For the non-SRI activist, the distinct sustainability faces of Big Finance once equaled a coherent vision. This is no longer the case. Take BlackRock: We applaud the good words of its CEO, yet his firm has a 6.7 percent stake in ExxonMobil, 6.9 percent in Chevron, 6 percent in Glencore Plc, and a substantial investment in Bayer-Monsanto — what many consider the poster companies of unsustainability, even evil. As egregious are the many banks, such as Santander, which — through ignorance, indifference or both — claim modest carbon-offsetting efforts somehow balance out their aggressive expansion of fossil fuel financing since and despite the 2015 Paris Climate Agreement.

All this is, Fink suggests, is about to change. I see three primary catalysts as to why this may be and investors of all strips might want to consider:

The first comes from Fink himself. His words give permission to his peers to think beyond the current profit-risk framework. His words alone could release the creativity and limitless energy of a whole lot of very smart finance professionals with one objective: to finance sustainable investment opportunities.

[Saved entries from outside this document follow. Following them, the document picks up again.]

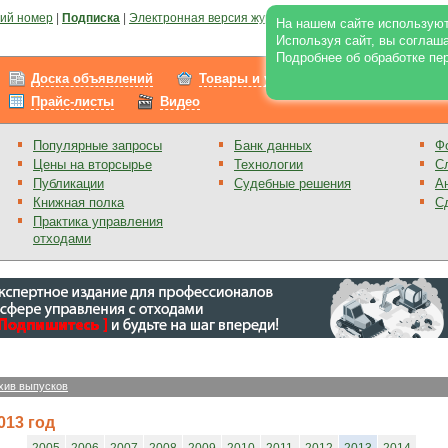
ий номер
|
Подписка
|
Электронная версия журнала
|
Отзывы
|
Реклама на по
На нашем сайте используют
Используя сайт, вы соглаш
Подробнее об обработке пе
Доска объявлений
Товары и услуги
Работа
Прайс-листы
Видео
Популярные запросы
Банк данных
Ф
Цены на вторсырье
Технологии
С
Публикации
Судебные решения
А
Книжная полка
С
Практика управления
отходами
хив выпусков
013 год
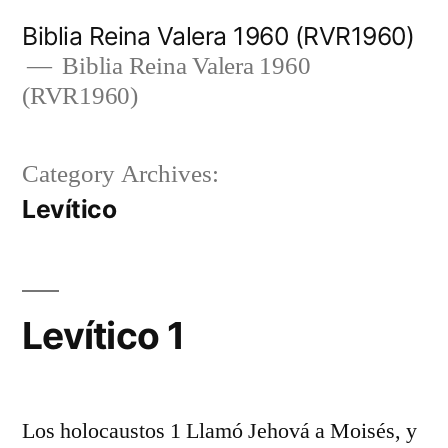
Skip
Biblia Reina Valera 1960 (RVR1960)
to
Biblia Reina Valera 1960
(RVR1960)
content
Category Archives:
Levítico
Levítico 1
Los holocaustos 1 Llamó Jehová a Moisés, y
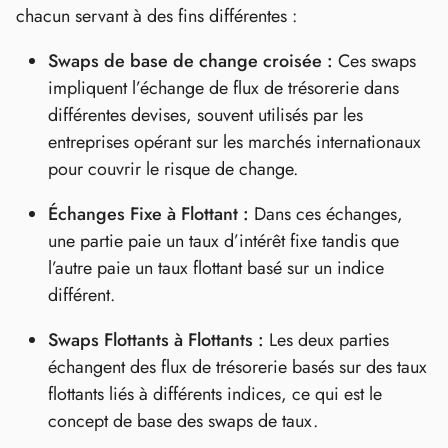
chacun servant à des fins différentes :
Swaps de base de change croisée :
Ces swaps
impliquent l’échange de flux de trésorerie dans
différentes devises, souvent utilisés par les
entreprises opérant sur les marchés internationaux
pour couvrir le risque de change.
Échanges Fixe à Flottant :
Dans ces échanges,
une partie paie un taux d’intérêt fixe tandis que
l’autre paie un taux flottant basé sur un indice
différent.
Swaps Flottants à Flottants :
Les deux parties
échangent des flux de trésorerie basés sur des taux
flottants liés à différents indices, ce qui est le
concept de base des swaps de taux.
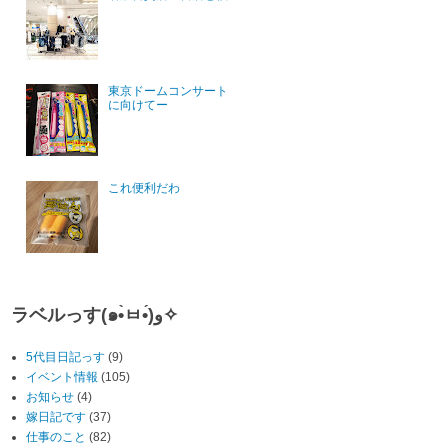
東京ドームコンサート
に向けてー
これ便利だわ
ラベルっす(๑•̀ㅂ•́)و✧
5代目日記っす
(9)
イベント情報
(105)
お知らせ
(4)
嫁日記です
(37)
仕事のこと
(82)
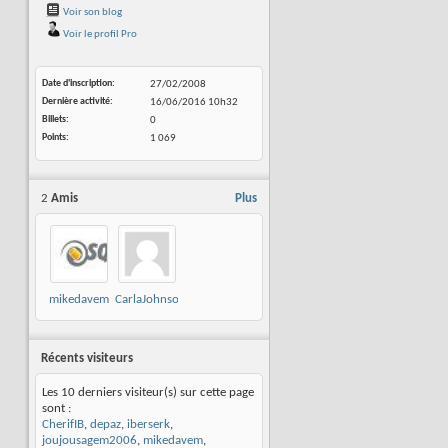
Voir son blog
Voir le profil Pro
Date d'inscription
27/02/2008
Dernière activité
16/06/2016
10h32
Billets
0
Points
1 069
2
Amis
Plus
mikedavem
CarlaJohnson
Récents visiteurs
Les 10 derniers visiteur(s) sur cette page
sont :
CherifIB
,
depaz
,
iberserk
,
joujousagem2006
,
mikedavem
,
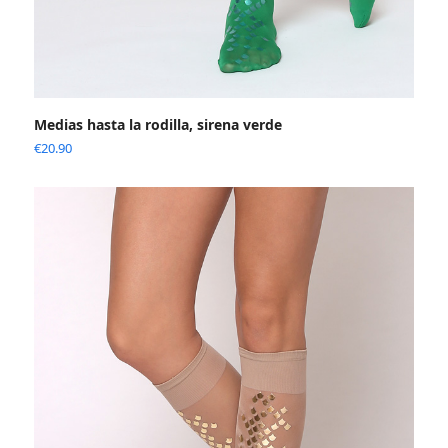
Medias hasta la rodilla, sirena verde
€
20.90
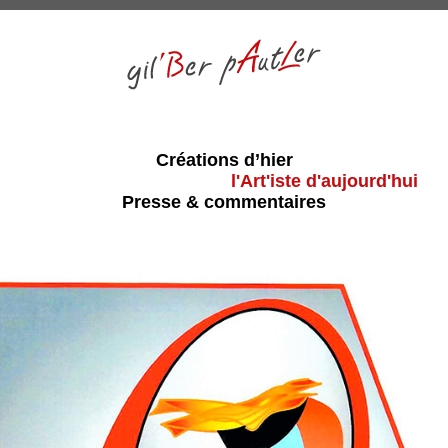
Créations d’hier
l'Art'iste d'aujourd'hui
Presse & commentaires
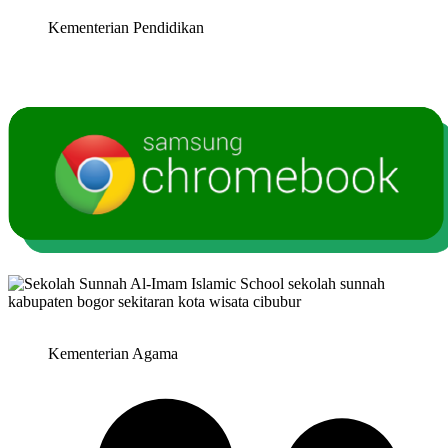
Kementerian Pendidikan
Kementerian Agama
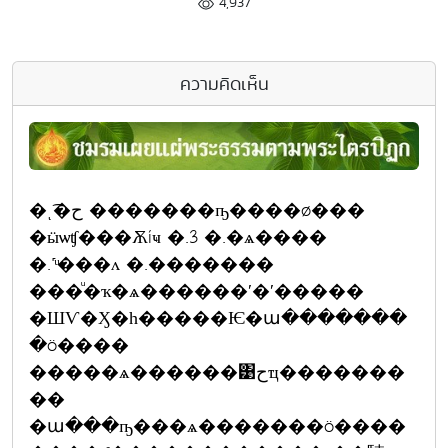
4,937
ความคิดเห็น
�ͺ͡�ح �������ҧ����ø���
�ӹѡʧ���Ѫíҹ �.3 �.�ѧ����
�.˹ͧ���ᴧ �.�������
���ͧ�ҡ�ѧ������ʹ�ʹ�����
�ШѴ�Ӽ�һ�����Ѥ�ա�������
�ö����
�����ѧ������͹حҵ�������
��
�ա���ҧ���ѧ�������ö����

There is also mounting pressure from SRI professionals to scale proven approaches to sustainability investment. A spate of recent sector initiatives such as the Partnership for Carbon Accounting Financials, The Global Alliance for Banking on Values, the Network for Greening the Financial System, and the Task Force on Climate-related Financial Disclosures are catalyzing and supporting change. Their activities complement the longer-standing work of the United Nations Environmental Programme Finance Initiative, Principles for Responsible Investment, CERES Investment Network and the Global Reporting Initiative, among many others. All this work provides financiers the platforms to act, the tools to invest, and the means to systemically report sustainability performance — allowing Big Finance no plausible excuse to delay action and unify their sustainability brands.

The market is also applying pressure. Demand for SRI rose 14 percent last year alone. More important, however, are the 73 percent of the 80 million+ millennials in the US set to inherit over $68 trillion by 2030, who want better corporate sustainability performance.

Finally, new types of sustainability-based profits will be made from as-of-yet unimagined innovations in agriculture, manufacturing, resource extraction, tourism — indeed, in every nook and cranny of the existing and yet to be created parts of the economy.

To profit from sustainability, financiers first must be set free from the current profit-and-risk framework; so they, too, can see the infinite possibilities that lie beyond a carbon-based economy.

And Mnuchin? Perhaps he might want to take refresher course or two, so he too can understand what Greta, and millions of young people the world round instinctively understand: A sustainable economy is simply loaded with financeable opportunities yet to be imagined.